CMEK Provisioning and enable encryption
CMEK is specified per VPT account and has to be enabled at the time of provisioning of the VPT. The access to this key is provided by the customer to ThoughtSpot via fine-grained key policies. This should be the least privilege access to allow permissions to ThoughtSpot AWS IAM principals and service accounts only. This gives full control of the key to the customer, including its lifecycle and access control to all customer data on ThoughtSpot.
| CMEK are not stored or saved by ThoughtSpot. |
CMEK rotation and lifecycle management
Customers can rotate or revoke the encryption key via AWS Cloud Key Management Service (KMS) configurations. Key rotation is configurable in AWS KMS. The customer can see detailed usage logs of the CMEK in their own AWS account.
CMEK revocation or deletion
In the event of the customer revoking access to or deleting the CMEK:
-
ThoughtSpot loses the ability to decrypt all of the above elements encrypted with CMEK.
-
All access to the ThoughtSpot instance is removed, including web app, API, and mobile app.

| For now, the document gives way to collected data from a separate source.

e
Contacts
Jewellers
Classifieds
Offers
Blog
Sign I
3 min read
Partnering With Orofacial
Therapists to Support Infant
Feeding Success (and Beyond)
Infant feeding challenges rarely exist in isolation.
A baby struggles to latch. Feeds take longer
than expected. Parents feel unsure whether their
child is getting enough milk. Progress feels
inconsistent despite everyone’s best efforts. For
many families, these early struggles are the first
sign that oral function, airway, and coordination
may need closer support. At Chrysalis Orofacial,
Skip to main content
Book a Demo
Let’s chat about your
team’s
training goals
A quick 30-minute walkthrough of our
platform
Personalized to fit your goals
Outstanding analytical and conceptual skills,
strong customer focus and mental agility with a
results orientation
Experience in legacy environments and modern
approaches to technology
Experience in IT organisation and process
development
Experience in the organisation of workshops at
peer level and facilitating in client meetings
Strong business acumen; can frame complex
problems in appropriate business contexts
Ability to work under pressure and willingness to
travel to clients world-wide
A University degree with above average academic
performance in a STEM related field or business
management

There is no access to existing user sessions.
-
Cluster access to the customer’s CDW is blocked since the cluster no longer has access to CMEK. All scheduled reports, indexing requisitions, and Connections functions will fail.
-
All services such as ThoughtSpot VMs and PostgreSQL stop.
-
Access to S3 buckets with the backups is removed and there is no way to restore from the backups.
-
Access to all of the data in the S3 buckets is lost, including customer data, logs etc.
CMEK restored from disabled
In the event that the CMEK revocation is temporary and the customer provides access to the same key back to ThoughtSpot within the restore window that is defined by ThoughSpot, ThoughtSpot can restore cluster access back to the customer.

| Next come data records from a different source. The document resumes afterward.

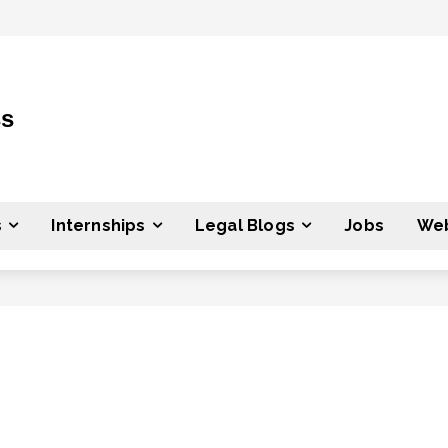
ss
s
Internships
Legal Blogs
Jobs
Web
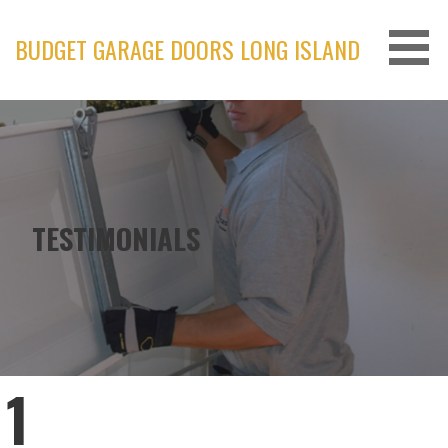
Skip
to
BUDGET GARAGE DOORS LONG ISLAND
content
TESTIMONIALS
1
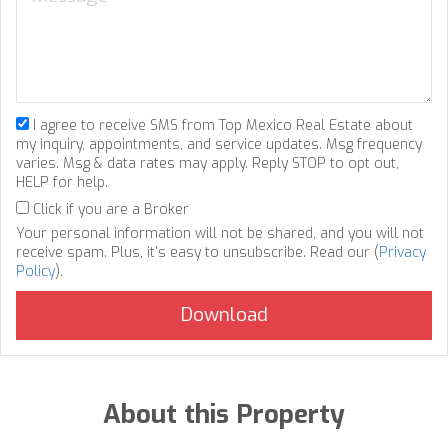
I agree to receive SMS from Top Mexico Real Estate about
my inquiry, appointments, and service updates. Msg frequency
varies. Msg & data rates may apply. Reply STOP to opt out,
HELP for help.
Click if you are a Broker
Your personal information will not be shared, and you will not
receive spam. Plus, it's easy to unsubscribe. Read our (
Privacy
Policy
).
About this Property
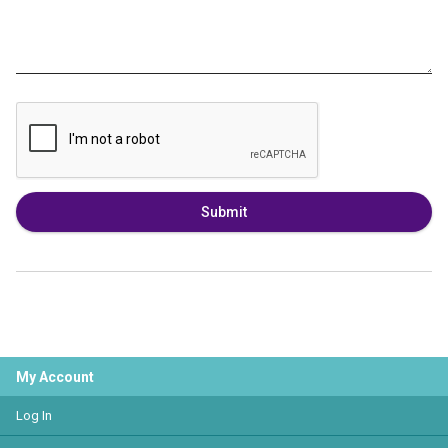
Submit
My Account
Log In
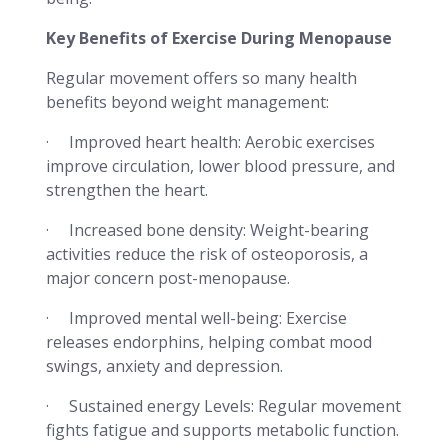
Key Benefits of Exercise During Menopause
Regular movement offers so many health
benefits beyond weight management:
· Improved heart health: Aerobic exercises
improve circulation, lower blood pressure, and
strengthen the heart.
· Increased bone density: Weight-bearing
activities reduce the risk of osteoporosis, a
major concern post-menopause.
· Improved mental well-being: Exercise
releases endorphins, helping combat mood
swings, anxiety and depression.
· Sustained energy Levels: Regular movement
fights fatigue and supports metabolic function.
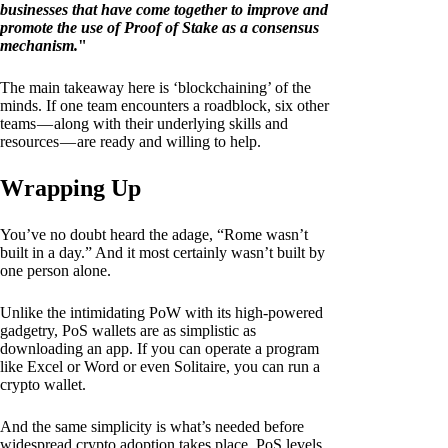
businesses that have come together to improve and
promote the use of Proof of Stake as a consensus
mechanism.
"
The main takeaway here is ‘blockchaining’ of the
minds. If one team encounters a roadblock, six other
teams — along with their underlying skills and
resources — are ready and willing to help.
Wrapping Up
You’ve no doubt heard the adage, “Rome wasn’t
built in a day.” And it most certainly wasn’t built by
one person alone.
Unlike the intimidating PoW with its high-powered
gadgetry, PoS wallets are as simplistic as
downloading an app. If you can operate a program
like Excel or Word or even Solitaire, you can run a
crypto wallet.
And the same simplicity is what’s needed before
widespread crypto adoption takes place. PoS levels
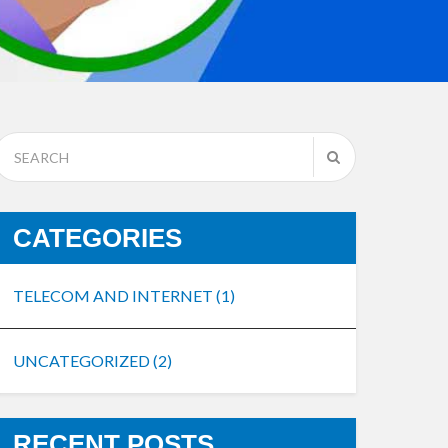
CATEGORIES
TELECOM AND INTERNET
(1)
UNCATEGORIZED
(2)
RECENT POSTS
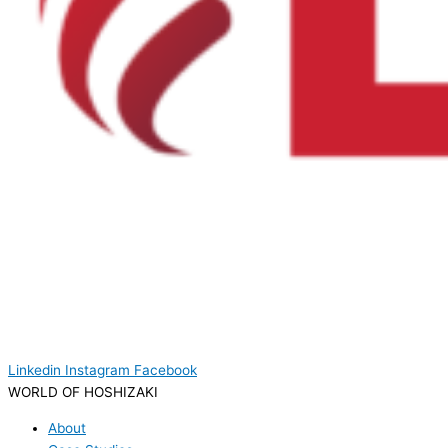
Linkedin
Instagram
Facebook
WORLD OF HOSHIZAKI
About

CMEK restored from pending deletion
In the event that the CMEK enters the Pending Deletion state which AWS holds for 30 days, ThoughtSpot can restore operations before the 30 day period ends. Once the 30 day period ends, AWS deletes the key, after which recovery is not possible.
| The RDS databases must be restored from backups if the CMEK remains disabled or pending deletion for more than seven days. Prior to seven days, a simple restart of the RDS instances restores operations. |
Setting up AWS-KMS Customer Managed encryption keys
| This must be done before any ThoughtSpot instances of AWS-VPT are deployed. |
Get the following information from your customer account manager:
-
The region in which ThoughtSpot VPT is deployed. For example,
us-west-2which is used as <REGION> in the remaining document. -
The numeric account ID of the account where ThoughtSpot VPT is deployed, which is used as <ACCOUNT_ID> in the document.
Create an AWS KMS Key
-
Create a KMS key by following the steps here: Create a symmetric key.
Use the following settings for the key:
-
Key type: Symmetric
-
Key usage: Encrypt and Decrypt
-
Advanced options:
-
Key material origin: KMS
-
Regionality: Single-region key
-
-
Add necessary IAM policies to the key
-
Add the IAM policies to the key as follows:
{ "Version": "2012-10-17", "Id": "cmek-policy", "Statement": [ { "Sid": "Allow use of the key", "Effect": "Allow", "Principal": { "AWS": "arn:aws:iam::<ACCOUNT_ID>:root" }, "Action": [ "kms:Encrypt", "kms:Decrypt", "kms:GenerateDataKey*", "kms:DescribeKey" ], "Resource": "*" }, { "Sid": "Allow attachment of persistent resources", "Effect": "Allow", "Principal": { "AWS": "arn:aws:iam::<ACCOUNT_ID>:root" }, "Action": [ "kms:CreateGrant", "kms:RevokeGrant" ], "Resource": "*", "Condition": { "Bool": { "kms:GrantIsForAWSResource": "true" } } } ] } -
After this is done, share the KMS key ID with ThoughtSpot. Ask your TS account manager to verify KMS permissions on their end.
Once that is verified, we’re set to create the infrastructure for a fresh VPT environment which uses the Customer Managed Encryption Key (CMEK) as the choice of encryption key to manage encryption of the organization’s data.